Actions to take:
• A. Copy the passage of the water moccasin story from "From about age" to "a fishing hole.".
• B. Carry on the childhood story about swimming with water moccasins, starting after its last sentence.

Passage given:
|---|

Swimming With Water Moccasins

by N. Ray Maxie
N. Ray Maxie
Please allow me if you will, to tell a short snake story! Not that the snakes were short, but this story is. I need to tell you about being raised in an area where I, as a youth, sometimes, either knowingly or unknowingly, swam in waters infested with the highly venomous and dangerous snake called a “Cottonmouth” Water Moccasin.

The tiny hamlet of McLeod is located in far northeast Texas, in Cass County and only a couple of miles from the Louisiana State line. It is about 14 miles from Atlanta. There I spent my formative growing-up years in the very rural and backwoods area near Rambo, Aberdeen, Huffines and Kildare Junction. Mind you, not by choice, rather by circumstance.

More communities long ago extinct in that area were Bogus Springs, Walton Center, Number Two and the United Gas Camp. All long gone now, but I remember them well. Some of my schoolmates and other friends once lived in those communities.

From about age two through twelve, my family and I lived on the Rambo Oil Lease. The only running water piped into our old “camp” house wasn’t fit for drinking or cooking. So my two sisters and I, after school, frequently had to carry heavy jugs filled with water from a nice, cool, bubbly spring. It was about a quarter of a mile down the hill from our house. The fresh water spring was in a small creek bottom area and we had to step across a little trickling brook on our way to fill the jugs.

Just a few yards from our crossing spot there was a good waterhole where water collected several feet deep; sometimes called a fishing hole.

One hot summer day when I was about ten or eleven years old, I was alone and returning home from the spring with two heavy jugs of drinking water. I decided to set those heavy jugs down and take a little dip in the waterhole. The water looked very inviting and tempting to this hot and grimy barefoot country kid wearing only cutoff blue jeans. So I ran and jumped in with a big splash, right out in the middle.

|---|

Information given:
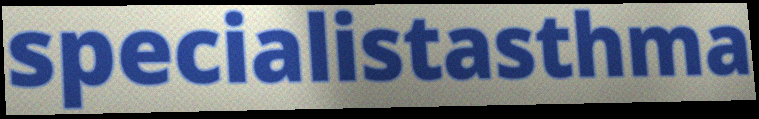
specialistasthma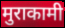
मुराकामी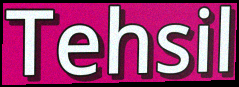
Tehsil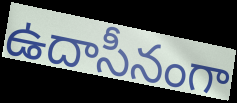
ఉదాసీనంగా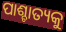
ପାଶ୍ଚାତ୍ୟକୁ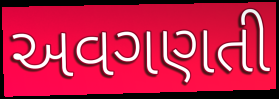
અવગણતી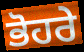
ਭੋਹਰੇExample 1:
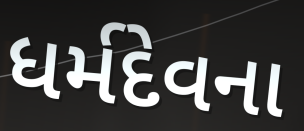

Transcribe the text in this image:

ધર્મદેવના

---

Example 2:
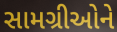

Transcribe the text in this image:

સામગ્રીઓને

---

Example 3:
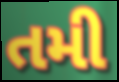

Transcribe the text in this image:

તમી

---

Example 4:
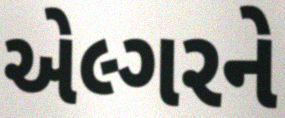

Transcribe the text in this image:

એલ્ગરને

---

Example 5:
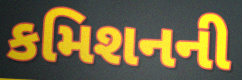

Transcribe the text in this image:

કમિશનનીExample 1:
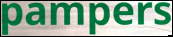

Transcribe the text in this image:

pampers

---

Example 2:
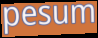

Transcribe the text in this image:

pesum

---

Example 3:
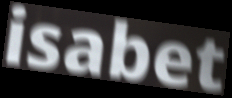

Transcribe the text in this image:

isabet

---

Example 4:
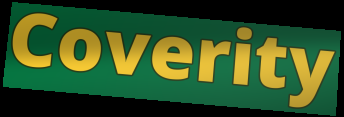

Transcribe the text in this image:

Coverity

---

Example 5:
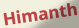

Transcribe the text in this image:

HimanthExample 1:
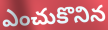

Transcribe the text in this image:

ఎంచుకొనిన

|---|

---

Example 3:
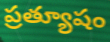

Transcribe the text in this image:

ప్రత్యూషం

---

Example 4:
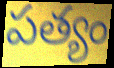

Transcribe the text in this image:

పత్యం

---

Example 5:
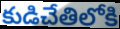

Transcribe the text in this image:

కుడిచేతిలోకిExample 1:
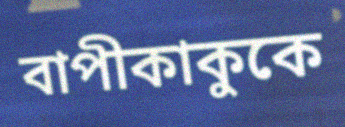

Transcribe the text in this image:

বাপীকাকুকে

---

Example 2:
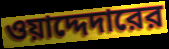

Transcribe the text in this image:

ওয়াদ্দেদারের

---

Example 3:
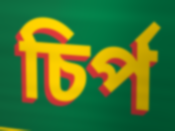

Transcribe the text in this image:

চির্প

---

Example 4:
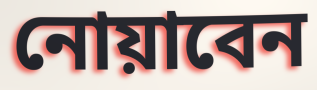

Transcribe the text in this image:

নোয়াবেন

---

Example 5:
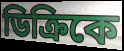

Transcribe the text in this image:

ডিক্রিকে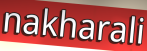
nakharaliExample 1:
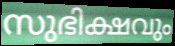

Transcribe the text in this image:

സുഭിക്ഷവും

|---|

Solved tasks:
• A.
From about age two through twelve, my family and I lived on the Rambo Oil Lease. The only running water piped into our old “camp” house wasn’t fit for drinking or cooking. So my two sisters and I, after school, frequently had to carry heavy jugs filled with water from a nice, cool, bubbly spring. It was about a quarter of a mile down the hill from our house. The fresh water spring was in a small creek bottom area and we had to step across a little trickling brook on our way to fill the jugs.

Just a few yards from our crossing spot there was a good waterhole where water collected several feet deep; sometimes called a fishing hole.

• B.
After jumping in the water to cool off and swim a bit, I quickly (and I mean quickly) realized that I had unknowingly entered water infested with about five or six big, full size “cottonmouth” water moccasins. Those big mouth serpents had been lurking at water’s edge in the grass and weeds where I never saw them. Almost instantly, I decided that wasn’t the place I wanted to be.

Luckily, I must have scared those snakes as much as they scared me. I came out of that waterhole in Olympic speed, unscathed, splashing and thrashing water to high heaven. Although I must have been frightened out of three years of growth and severely stunted by this experience, I survived. At full maturity and playing four years of high school football, I was only 6 feet, 2 inches tall and weighed only 240 pounds.

I grabbed up my water jugs and hurried on home mighty thankful that I, all alone on that long and lonely trail, wasn’t snake bitten. Never did I ever jump into that waterhole again and I usually walked way, way around it, stepping mighty high and watching each step carefully.

Never before, until this very day have I ever told anyone about such a stupid stunt I pulled, scaring those poor snakes like that. At the time though, as a young carefree and thoughtless kid, it never seemed like such a stupid stunt. You know how that goes don’t you? What often seems right at the moment, may turn out not to be the right thing to do.

Today, older and wiser, I definitely know that it was a serious, careless act. I certainly would never want one of my children doing such a foolish thing.

You are the first to know about this after all these passing fifty-five years. But, there were other youthful, stupid stunts growing up in the NE Texas wilds. That’s a whole ‘nother story. Later!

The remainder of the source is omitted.